City Hall plans to introduce paid parking this week, angering residents. Igor Tabakov

Angry downtown residents have started a campaign against the Moscow city government's plans to introduce paid parking at the end of this week.

Starting Nov. 1, several parking lots in the city center will start to charge drivers, head of the Moscow city transportation authority Maxim Liksutov said, Interfax reported last week.

More than 4 million vehicles ply the city streets on a daily basis, and there are 1 million parking spaces. City officials have started the paid parking project as one of a set of measures to help bring order and reduce congestion.

Liksutov added that commercial parking lots in downtown would have room for 550 cars as part of the initial experiment.

More parking lots will be set up by the end of February 2013, and the money collected from drivers will be used for road maintenance and other public works. Liksutov said free parking would be allowed from 8 p.m. to 8 a.m.

The city plans to build 2 million parking spaces by 2025, Liksutov said. But the new measures have angered downtown residents who say they cannot afford the parking. The city plans to charge 600 rubles ($18.75) for 12 hours of parking.

"Our citizens have been taken hostage by the parking project organizers," said Leonid Antonov, a resident of the city center and one of the organizers of a campaign against the new parking rules.

Campaigners have collected more than 800 signatures on a petition, which was sent to the mayor's office last week.

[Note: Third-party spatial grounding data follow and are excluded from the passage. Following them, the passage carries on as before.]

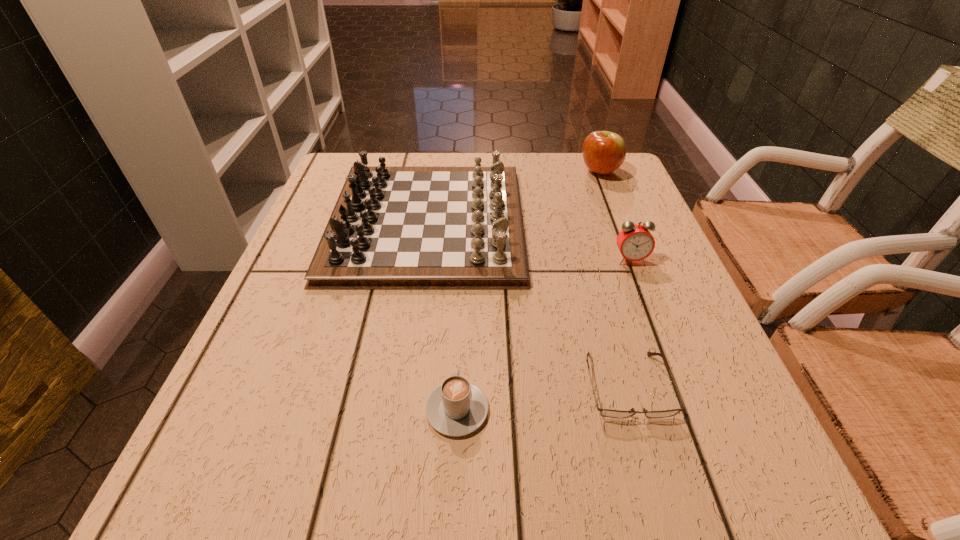
Identify the location of empty space between the third tallest object and the chessboard. (529, 241).

At what (x,y) coordinates should I click in order to perform the action: click on vacant space that's between the chessboard and the alarm clock. Please return your answer as a coordinate pair (x, y). Looking at the image, I should click on (529, 241).

I want to click on free space between the spectacles and the cappuccino, so click(542, 397).

You are a GUI agent. You are given a task and a screenshot of the screen. Output one action in this format:
    pyautogui.click(x=<x>, y=<y>)
    Task: Click on the vacant region between the spectacles and the apple
    This screenshot has width=960, height=540.
    Given the screenshot: What is the action you would take?
    pyautogui.click(x=613, y=279)

Locate an element on the screen. The height and width of the screenshot is (540, 960). vacant area that lies between the apple and the spectacles is located at coordinates (613, 279).

The height and width of the screenshot is (540, 960). I want to click on object that stands as the third closest to the spectacles, so click(x=635, y=242).

Identify which object is the nearest to the second shortest object. Please provide its 2D coordinates. Your answer should be formatted as a tuple, i.e. [(x, y)], where the tuple contains the x and y coordinates of a point satisfying the conditions above.

[(609, 413)]

Where is `vacant space that satisfies the following two spatial constraints: 1. to the right of the second shortest object; 2. from the player's perspective of the chessboard`? This screenshot has width=960, height=540. vacant space that satisfies the following two spatial constraints: 1. to the right of the second shortest object; 2. from the player's perspective of the chessboard is located at coordinates (465, 222).

Locate an element on the screen. The width and height of the screenshot is (960, 540). vacant area that satisfies the following two spatial constraints: 1. to the right of the cappuccino; 2. on the right side of the apple is located at coordinates (468, 172).

What are the coordinates of `vacant position in the image that satisfies the following two spatial constraints: 1. to the right of the cappuccino; 2. from the player's perspective of the chessboard` in the screenshot? It's located at (465, 222).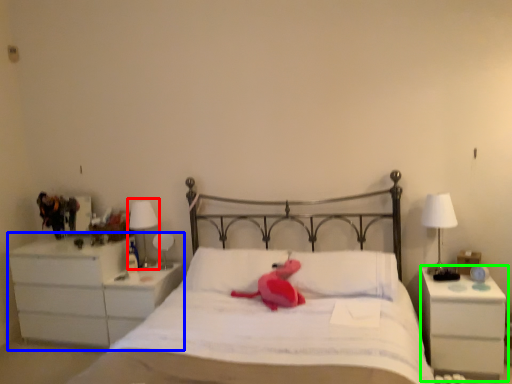
Question: Considering the real-world distances, which object is closest to bedside lamp (highlighted by a red box)? chest of drawers (highlighted by a blue box) or nightstand (highlighted by a green box).

Choices:
 (A) chest of drawers
 (B) nightstand

Answer: (A)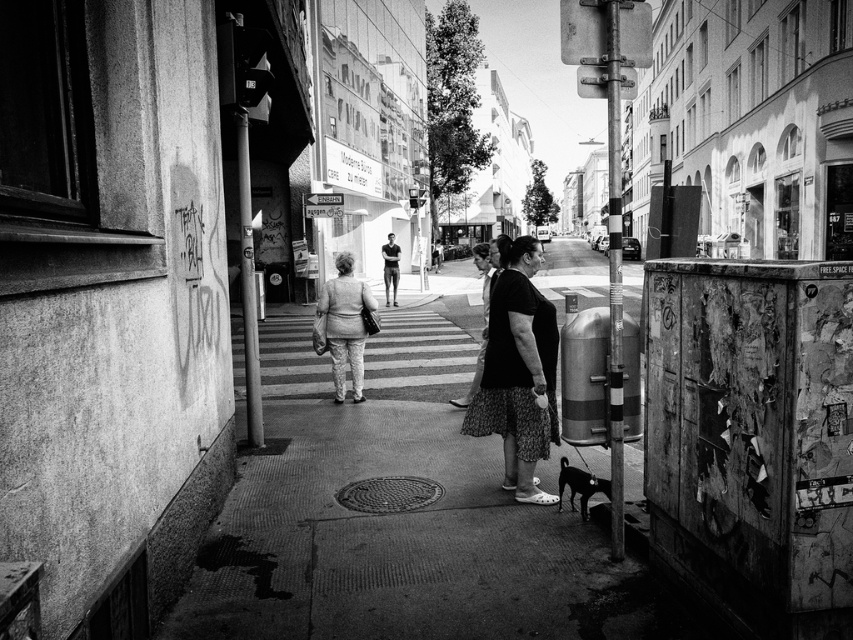
You are a photographer trying to capture two people in the scene. The subjects are wearing a black textured dress at center and a light gray fabric jacket at center. Based on their positions, which clothing item is closer to the right side of the photo?

The black textured dress at center is positioned on the right side of light gray fabric jacket at center, so the black textured dress at center is closer to the right side of the photo.

You are standing on the sidewalk in the urban street scene and want to find the black textured dress at center. According to the coordinates provided, where should you look relative to the textured wall with graffiti?

The black textured dress at center is located at coordinates point [518,371], which means it is positioned to the right and slightly above the textured wall with graffiti.

Based on the photo, in the urban street scene described, there is a point marked at coordinates (518,371). What object or feature does this point correspond to?

The point at coordinates (518,371) corresponds to the black textured dress at center.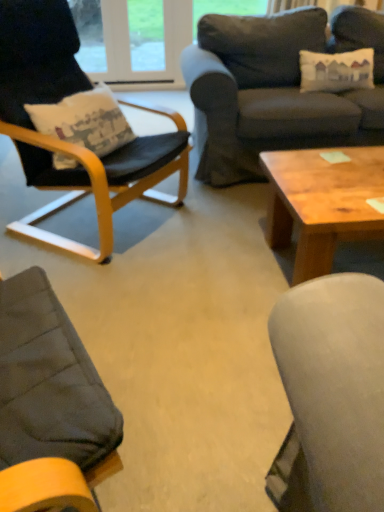
Identify the location of free space in front of black leather chair at left. The width and height of the screenshot is (384, 512). (128, 295).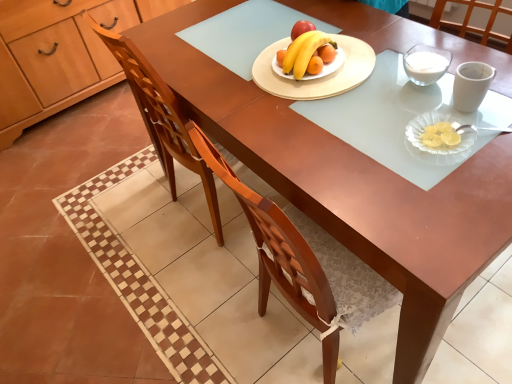
The height and width of the screenshot is (384, 512). I want to click on unoccupied region to the right of yellow matte banana at center, so click(375, 57).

The group, calling itself Residents Against Private Parking in Downtown, has mobilized public opinion via Facebook and now has 336 members.

Antonov, an artistic director, said he and many car owners who don't use their vehicles regularly will not get any privileges as residents and will have to pay the same as drivers coming from outside the city.

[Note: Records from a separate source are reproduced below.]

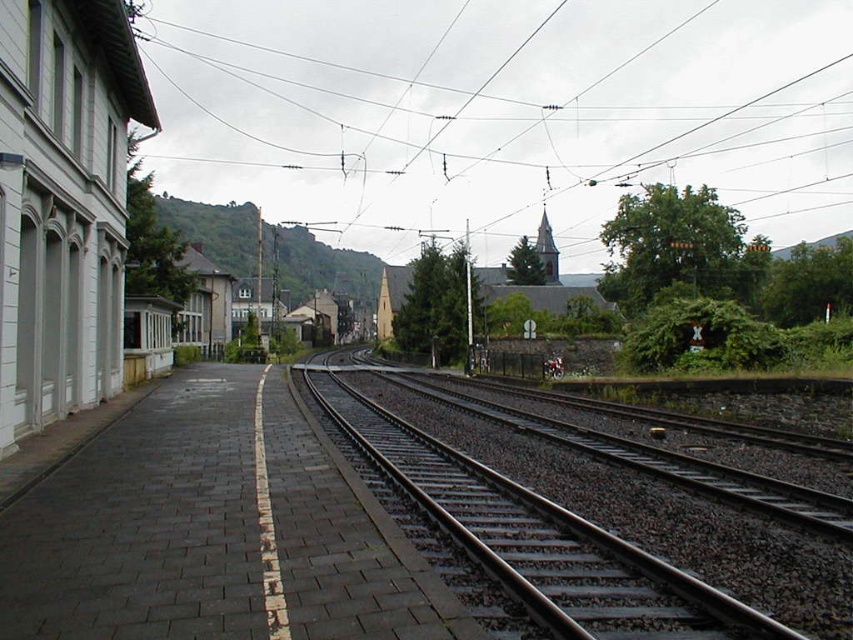
You are a maintenance worker checking the railway infrastructure. You notice the metallic wires at upper center and the black metal track at center. Which object requires more space for maintenance work due to its size?

The metallic wires at upper center requires more space for maintenance work because it has a larger size compared to the black metal track at center.

You are a train engineer approaching the station and need to determine the position of the black metal track at center relative to the metallic wires at upper center. Which one is closer to you?

The black metal track at center is behind the metallic wires at upper center, so the metallic wires at upper center are closer to you.

You are a maintenance worker needing to inspect the metallic wires at upper center. The safety regulations state that the distance between them must be at least 250 meters. Based on the scene, are the wires compliant with the safety standards?

The metallic wires at upper center are 265.05 meters apart, which exceeds the minimum requirement of 250 meters, so they comply with the safety standards.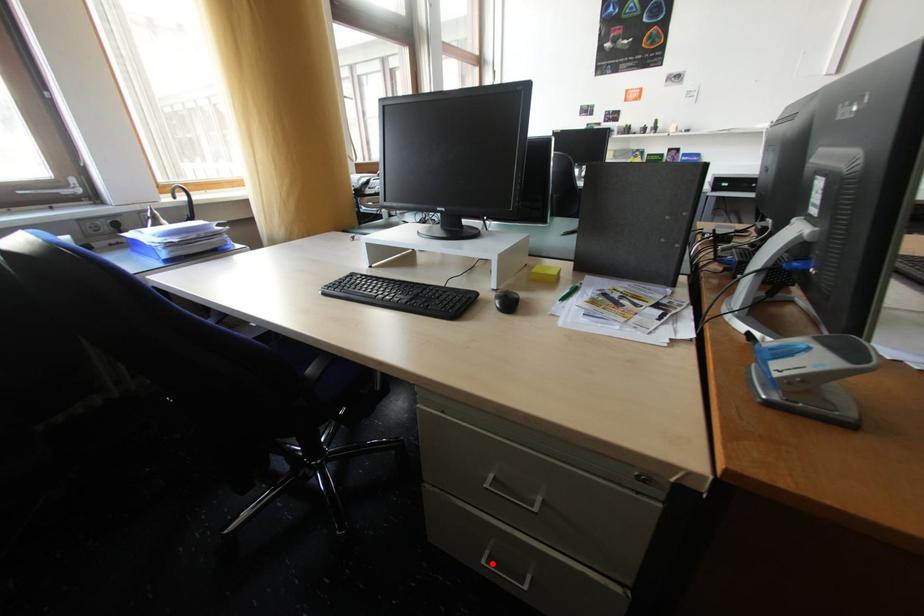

Though free parking will be allowed inside building courtyards, they are designed to host only a small number of cars, and residents will still have to park on the streets, he added.

City center residents say they are willing to pay, but at a discounted rate, and they want to see a system of residential permits introduced, as is common in Europe.

Antonov said that in London a residential parking permit costs the vehicle owner $500 per year, as compared with $600 per month in Moscow.

"That rate doesn't correspond with any reality," said Antonov, who parks his car on the street near his apartment on Sredny Karetny Pereulok.

Downtown Moscow has some of the most expensive real estate in the world. Many central inhabitants inherited apartments from their parents or received them for free from the government under various preferential programs.

Antonov said several residents who signed the petition are artists from the Bolshoi Theater who live in the central district.

The activists, who hope to persuade Moscow Mayor Sergei Sobyanin to change the parking rules, have already found support from Moscow City Duma Deputy Inna Svyatenko, of United Russia.

Svyatenko has asked Liksutov to clarify the situation. Antonov said his group expects to meet Liksutov soon.

The city prosecutor's office said earlier that the municipal government can't introduce its own rules about roads, which fall under federal jurisdiction.

But in a later statement, the prosecutor's office said the Moscow city government had "complied" with prosecutors' demands, but the statement did not elaborate, RIA-Novosti reported last week, citing a spokesman.